Richistan: A Journey Through the American Wealth Boom and the Lives of the New Rich
by Robert Frank
Why You'll Love This
The truly wealthy don't just live better — they've quietly built a parallel country with its own economy, culture, and rules.
- Great if you want: an insider look at how extreme wealth reshapes identity and society
- The experience: breezy and anecdote-driven — reads more like reportage than analysis
- The writing: Frank blends sharp observation with dry wit, never letting envy or admiration cloud the lens
- Skip if: you want rigorous economic argument rather than colorful portraits
About This Book
In the early 2000s, America quietly grew a second country inside itself — a parallel nation of the newly, spectacularly wealthy, with its own social codes, anxieties, and ambitions. Wall Street Journal reporter Robert Frank spent years embedded in this world, and what he found defies easy caricature. These aren't the old-money aristocrats of popular imagination but self-made entrepreneurs from ordinary backgrounds, suddenly navigating a rarefied universe they never quite expected to enter. The real question Frank pursues isn't how they got rich — it's what happens to a person, and a society, when wealth reaches this scale.
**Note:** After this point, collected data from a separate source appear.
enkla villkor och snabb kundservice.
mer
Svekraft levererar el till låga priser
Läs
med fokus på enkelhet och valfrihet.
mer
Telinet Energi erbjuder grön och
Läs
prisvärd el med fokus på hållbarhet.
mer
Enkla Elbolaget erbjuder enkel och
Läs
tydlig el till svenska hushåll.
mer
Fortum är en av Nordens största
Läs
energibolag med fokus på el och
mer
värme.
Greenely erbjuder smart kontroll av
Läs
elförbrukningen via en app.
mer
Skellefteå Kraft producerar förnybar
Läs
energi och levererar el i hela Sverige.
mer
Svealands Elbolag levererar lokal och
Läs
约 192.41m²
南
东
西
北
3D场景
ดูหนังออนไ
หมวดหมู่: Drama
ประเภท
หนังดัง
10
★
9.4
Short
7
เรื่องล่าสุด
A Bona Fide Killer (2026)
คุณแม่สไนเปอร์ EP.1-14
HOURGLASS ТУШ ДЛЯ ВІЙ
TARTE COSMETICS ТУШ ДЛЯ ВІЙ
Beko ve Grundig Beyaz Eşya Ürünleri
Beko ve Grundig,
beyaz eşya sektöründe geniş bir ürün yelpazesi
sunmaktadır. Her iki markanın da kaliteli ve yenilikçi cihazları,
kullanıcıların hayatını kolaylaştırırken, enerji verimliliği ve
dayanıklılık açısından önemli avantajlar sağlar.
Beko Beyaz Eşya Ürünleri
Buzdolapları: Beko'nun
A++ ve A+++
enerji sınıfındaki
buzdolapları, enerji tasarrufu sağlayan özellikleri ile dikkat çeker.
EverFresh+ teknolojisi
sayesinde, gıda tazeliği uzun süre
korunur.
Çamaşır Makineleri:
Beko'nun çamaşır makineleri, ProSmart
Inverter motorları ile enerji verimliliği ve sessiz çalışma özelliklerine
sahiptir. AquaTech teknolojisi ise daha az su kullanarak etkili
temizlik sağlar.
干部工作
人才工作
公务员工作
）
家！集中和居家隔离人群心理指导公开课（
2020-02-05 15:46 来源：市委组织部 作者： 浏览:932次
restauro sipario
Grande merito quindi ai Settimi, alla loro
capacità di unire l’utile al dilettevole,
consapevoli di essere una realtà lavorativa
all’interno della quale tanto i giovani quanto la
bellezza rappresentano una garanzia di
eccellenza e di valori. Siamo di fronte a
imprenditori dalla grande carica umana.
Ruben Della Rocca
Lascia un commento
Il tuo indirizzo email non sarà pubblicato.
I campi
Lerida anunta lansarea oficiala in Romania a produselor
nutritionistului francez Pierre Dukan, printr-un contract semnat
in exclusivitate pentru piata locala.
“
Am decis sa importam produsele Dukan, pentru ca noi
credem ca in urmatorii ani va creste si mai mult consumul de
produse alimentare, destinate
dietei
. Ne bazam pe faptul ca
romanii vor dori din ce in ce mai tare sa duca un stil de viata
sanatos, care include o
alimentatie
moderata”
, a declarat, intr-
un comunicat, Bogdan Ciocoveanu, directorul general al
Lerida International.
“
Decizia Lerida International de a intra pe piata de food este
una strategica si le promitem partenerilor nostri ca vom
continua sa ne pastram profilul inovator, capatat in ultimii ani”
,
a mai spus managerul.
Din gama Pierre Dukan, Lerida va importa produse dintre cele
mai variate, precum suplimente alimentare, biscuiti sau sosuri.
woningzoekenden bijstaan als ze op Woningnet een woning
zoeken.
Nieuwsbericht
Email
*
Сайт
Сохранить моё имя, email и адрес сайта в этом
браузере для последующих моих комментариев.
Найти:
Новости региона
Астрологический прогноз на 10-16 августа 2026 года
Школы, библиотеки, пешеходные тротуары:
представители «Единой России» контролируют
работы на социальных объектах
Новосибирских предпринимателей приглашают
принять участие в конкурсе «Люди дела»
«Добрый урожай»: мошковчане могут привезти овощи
Frank's greatest strength is his access, and he uses it shrewdly. Rather than lecturing, he lets the subjects reveal themselves through their own spending habits, insecurities, and surprisingly relatable struggles with identity. The prose is clean and journalistic without being flat, and Frank balances sharp reporting with genuine curiosity about his subjects. The result is a portrait of extreme wealth that reads more like sociology than celebrity gossip — probing, occasionally funny, and quietly unsettling in ways that linger well after the last page.